EXTRAIT D'ENTRETIEN avec Sébastien David
Comment est née l’idée, des Morb(y)des ? Pouvez-vous nous raconter la manière dont vous avez travaillé et dont le texte s’est construit ?
Bien que la pièce ne soit pas une commande, elle est tout de même née d’une conversation avec un metteur en scène. Gaétan Paré m’appelle un jour pour discuter et finit par me demander si je veux écrire une pièce pour deux comédiennes rondes. On discute alors de Kathleen Fortin et Julie de Lafrenière et je me rappelle qu’on n’utilise jamais le mot // obèse // comme s’il était dégradant, on utilise plutôt des mots comme // atypique // ou // marginal // parce que c’est bien ainsi que sont considérés leurs corps par la société. Je me rappelle que la discussion a duré longtemps et qu’elle a bifurqué à un moment sur l’historique de nos propres corps : le mien plutôt long et mince et celui de Gaétan anciennement très enveloppé. On se raconte nos corps, leurs transformations à travers le temps, la façon qu’on a de l’habiter ou de le fuir, le regard... Et on se rend compte que si le théâtre met en scène des corps dans l’espace, il est assez rare qu’on parle de leurs sens à l’état brut. Puis, je vais faire des courses dans mon quartier, Hochelaga, et une pièce naît par à-coups. Je vois rapidement les corps de deux larges sœurs coincées dans un demi sous-sol. J’en vois une qui s’enfonce et l’autre qui veut s’envoler (je ressens déjà fortement cette verticalité de forces contradictoires). Je rappelle Gaétan le soir même et je lui dis : // Ça s’appelle Les morb(y)des //. Pendant les deux années que nécessitera l’écriture, je mélangerai tout ce qui m’entoure : l’odeur de l’usine Lallemand, les prostituées et les ruelles d’Hochelaga, le jeune Luka Rocco Magnotta qui démembre un jeune homme pour ensuite mettre la vidéo sur Youtube, la musique kitsch de Moby... C’était important pour moi de ne pas écrire une pièce didactique, je voulais être dans la chair avec tout ce qu’elle a de viscéral et d’humain.
SLOOP3
Trois comédies québécoises et un drame suédo-tunisien nous racontent les crises de l’intime contemporain. D’un côté, la radicalisation de la norme, le bonheur-marchandise, l’existence mappée par les architectes de la réussite, les designers de l’épanouissement, les ingénieurs de l’amour et les développeurs de l’indépendance. De l’autre, les démons que l’on porte en nous, nos // i-monsters //, avatars monstrueux tapis dans des recoins de plus en plus retranchés de nos êtres, qui nous dérangent et nous empêchent de correspondre-à, de nous fondre-dans, d’être reconnus-comme.
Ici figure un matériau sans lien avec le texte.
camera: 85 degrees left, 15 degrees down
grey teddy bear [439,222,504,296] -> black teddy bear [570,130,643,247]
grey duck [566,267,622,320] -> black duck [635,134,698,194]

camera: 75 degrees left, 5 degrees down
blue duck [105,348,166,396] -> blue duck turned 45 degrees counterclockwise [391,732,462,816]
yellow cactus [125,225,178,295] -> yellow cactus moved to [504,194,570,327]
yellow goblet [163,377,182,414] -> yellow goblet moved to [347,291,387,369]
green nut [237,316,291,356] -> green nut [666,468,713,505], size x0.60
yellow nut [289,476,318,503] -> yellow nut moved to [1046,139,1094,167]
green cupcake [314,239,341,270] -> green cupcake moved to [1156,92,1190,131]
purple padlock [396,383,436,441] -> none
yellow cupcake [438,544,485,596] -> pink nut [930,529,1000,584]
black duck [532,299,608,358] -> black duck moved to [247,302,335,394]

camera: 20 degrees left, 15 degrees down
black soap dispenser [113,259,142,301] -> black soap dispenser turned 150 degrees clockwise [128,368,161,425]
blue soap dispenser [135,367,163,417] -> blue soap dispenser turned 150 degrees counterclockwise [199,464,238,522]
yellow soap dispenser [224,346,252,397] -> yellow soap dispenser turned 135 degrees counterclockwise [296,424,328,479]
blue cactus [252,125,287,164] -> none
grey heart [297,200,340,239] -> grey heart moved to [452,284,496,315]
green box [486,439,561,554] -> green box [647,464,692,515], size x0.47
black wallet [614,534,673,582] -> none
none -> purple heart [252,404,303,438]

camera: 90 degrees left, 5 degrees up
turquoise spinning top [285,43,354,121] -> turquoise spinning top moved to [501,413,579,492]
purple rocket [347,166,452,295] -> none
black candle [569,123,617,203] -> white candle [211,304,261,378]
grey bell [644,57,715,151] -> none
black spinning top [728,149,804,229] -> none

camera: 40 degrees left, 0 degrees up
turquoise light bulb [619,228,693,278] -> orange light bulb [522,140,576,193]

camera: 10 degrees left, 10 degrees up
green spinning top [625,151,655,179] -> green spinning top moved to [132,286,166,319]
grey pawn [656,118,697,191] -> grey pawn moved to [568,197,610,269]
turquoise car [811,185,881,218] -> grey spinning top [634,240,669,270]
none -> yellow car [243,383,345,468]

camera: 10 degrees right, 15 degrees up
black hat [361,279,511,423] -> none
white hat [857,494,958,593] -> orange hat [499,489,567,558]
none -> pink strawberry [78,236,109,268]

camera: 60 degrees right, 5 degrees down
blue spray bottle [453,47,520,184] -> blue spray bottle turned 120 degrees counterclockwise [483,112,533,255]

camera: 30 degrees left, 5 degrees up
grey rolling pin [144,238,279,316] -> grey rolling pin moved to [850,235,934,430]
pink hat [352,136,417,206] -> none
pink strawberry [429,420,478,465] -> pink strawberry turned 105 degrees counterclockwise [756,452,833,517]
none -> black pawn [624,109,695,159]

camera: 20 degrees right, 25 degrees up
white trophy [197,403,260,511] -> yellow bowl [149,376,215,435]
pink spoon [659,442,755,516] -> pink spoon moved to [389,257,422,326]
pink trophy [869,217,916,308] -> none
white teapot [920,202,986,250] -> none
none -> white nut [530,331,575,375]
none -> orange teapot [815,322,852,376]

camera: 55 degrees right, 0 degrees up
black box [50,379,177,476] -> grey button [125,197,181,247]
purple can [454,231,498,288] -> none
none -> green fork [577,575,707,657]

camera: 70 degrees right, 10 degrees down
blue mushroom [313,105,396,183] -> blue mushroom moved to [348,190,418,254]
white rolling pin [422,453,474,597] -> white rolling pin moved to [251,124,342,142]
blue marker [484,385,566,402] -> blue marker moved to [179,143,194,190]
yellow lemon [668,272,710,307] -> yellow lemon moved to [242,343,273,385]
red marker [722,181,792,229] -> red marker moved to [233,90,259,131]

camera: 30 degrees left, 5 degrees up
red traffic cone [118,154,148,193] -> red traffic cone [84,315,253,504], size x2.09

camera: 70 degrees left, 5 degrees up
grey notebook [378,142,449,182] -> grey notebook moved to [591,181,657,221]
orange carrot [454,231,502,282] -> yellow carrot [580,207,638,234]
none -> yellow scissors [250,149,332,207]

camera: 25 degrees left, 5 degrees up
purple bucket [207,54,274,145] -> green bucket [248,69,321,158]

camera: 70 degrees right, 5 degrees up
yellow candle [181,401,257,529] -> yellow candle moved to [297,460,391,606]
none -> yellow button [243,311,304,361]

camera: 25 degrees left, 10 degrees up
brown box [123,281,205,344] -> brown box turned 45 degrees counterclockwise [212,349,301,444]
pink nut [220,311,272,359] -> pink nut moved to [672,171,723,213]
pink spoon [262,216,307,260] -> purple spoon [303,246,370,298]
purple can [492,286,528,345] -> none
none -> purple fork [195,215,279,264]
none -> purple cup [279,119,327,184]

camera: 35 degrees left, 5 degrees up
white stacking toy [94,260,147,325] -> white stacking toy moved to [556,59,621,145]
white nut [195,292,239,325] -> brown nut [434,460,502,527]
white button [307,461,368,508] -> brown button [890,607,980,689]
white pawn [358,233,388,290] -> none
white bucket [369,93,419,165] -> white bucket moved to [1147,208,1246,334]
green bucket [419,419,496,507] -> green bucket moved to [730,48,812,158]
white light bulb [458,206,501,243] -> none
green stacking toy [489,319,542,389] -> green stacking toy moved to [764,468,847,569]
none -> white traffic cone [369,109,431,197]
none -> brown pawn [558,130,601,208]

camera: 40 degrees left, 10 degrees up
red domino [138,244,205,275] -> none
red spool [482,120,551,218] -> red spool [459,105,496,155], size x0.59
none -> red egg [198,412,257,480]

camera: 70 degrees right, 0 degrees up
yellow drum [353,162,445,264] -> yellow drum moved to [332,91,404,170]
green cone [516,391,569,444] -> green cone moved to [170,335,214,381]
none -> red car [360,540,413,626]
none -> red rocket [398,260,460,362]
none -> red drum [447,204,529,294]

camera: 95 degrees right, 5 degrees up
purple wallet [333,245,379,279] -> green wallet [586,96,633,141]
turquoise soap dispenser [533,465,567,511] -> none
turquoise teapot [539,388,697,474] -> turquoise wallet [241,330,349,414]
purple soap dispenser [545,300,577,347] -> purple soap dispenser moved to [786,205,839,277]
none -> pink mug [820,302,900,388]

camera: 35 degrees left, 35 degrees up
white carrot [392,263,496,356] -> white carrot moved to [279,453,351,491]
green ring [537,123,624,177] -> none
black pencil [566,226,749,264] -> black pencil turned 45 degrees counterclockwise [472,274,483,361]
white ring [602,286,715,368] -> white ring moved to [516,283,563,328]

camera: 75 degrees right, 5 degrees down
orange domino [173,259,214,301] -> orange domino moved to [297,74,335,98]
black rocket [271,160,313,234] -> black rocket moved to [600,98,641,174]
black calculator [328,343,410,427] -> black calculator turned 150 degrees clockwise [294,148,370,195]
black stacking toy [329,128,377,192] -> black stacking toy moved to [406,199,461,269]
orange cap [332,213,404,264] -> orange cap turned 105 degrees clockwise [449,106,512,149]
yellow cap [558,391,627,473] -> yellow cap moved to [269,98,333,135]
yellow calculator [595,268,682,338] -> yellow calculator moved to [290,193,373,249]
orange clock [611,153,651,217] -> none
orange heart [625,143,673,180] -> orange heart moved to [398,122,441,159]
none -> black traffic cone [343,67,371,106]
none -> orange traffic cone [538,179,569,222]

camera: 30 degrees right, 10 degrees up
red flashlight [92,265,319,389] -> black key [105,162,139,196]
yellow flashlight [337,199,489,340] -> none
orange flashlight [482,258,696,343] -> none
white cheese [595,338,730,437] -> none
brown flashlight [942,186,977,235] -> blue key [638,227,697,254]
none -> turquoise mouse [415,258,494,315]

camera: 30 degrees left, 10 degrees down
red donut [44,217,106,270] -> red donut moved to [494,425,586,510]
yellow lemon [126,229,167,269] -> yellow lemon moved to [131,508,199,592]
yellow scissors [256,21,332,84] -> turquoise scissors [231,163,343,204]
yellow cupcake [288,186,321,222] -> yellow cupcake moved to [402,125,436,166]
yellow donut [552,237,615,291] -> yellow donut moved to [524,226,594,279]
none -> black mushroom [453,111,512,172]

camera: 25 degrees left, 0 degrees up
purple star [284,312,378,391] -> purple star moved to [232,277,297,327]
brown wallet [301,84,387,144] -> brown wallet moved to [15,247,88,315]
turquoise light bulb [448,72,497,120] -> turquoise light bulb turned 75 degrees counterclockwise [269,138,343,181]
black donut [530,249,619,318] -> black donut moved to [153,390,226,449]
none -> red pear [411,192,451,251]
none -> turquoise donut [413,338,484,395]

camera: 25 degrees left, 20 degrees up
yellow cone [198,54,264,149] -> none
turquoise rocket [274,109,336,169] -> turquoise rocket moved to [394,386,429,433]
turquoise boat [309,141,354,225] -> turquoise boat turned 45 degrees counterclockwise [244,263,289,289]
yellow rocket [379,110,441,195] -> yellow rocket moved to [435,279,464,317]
C’est au risque d’abandonner le politiquement correct, de froisser la bien-pensance et de heurter les bons sentiments que les quatre auteurs du sloop3 nous font entendre, voir et ressentir, sans concessions et dans toute sa complexité, notre (in)humanité. Pour ce faire, ce n’est pas moins de quatorze rôles que se partageront les cinq acteurs du sloop, un défi d’interprétation et de mise en scène qu’a accepté de relever le collectif d’artistes formé au POCHE /GVE pour l’occasion. D’un texte à l’autre, d’une performance à l’autre, ils nous réjouiront à la fois d’une prouesse artistique et d’une authentique pensée à l’œuvre.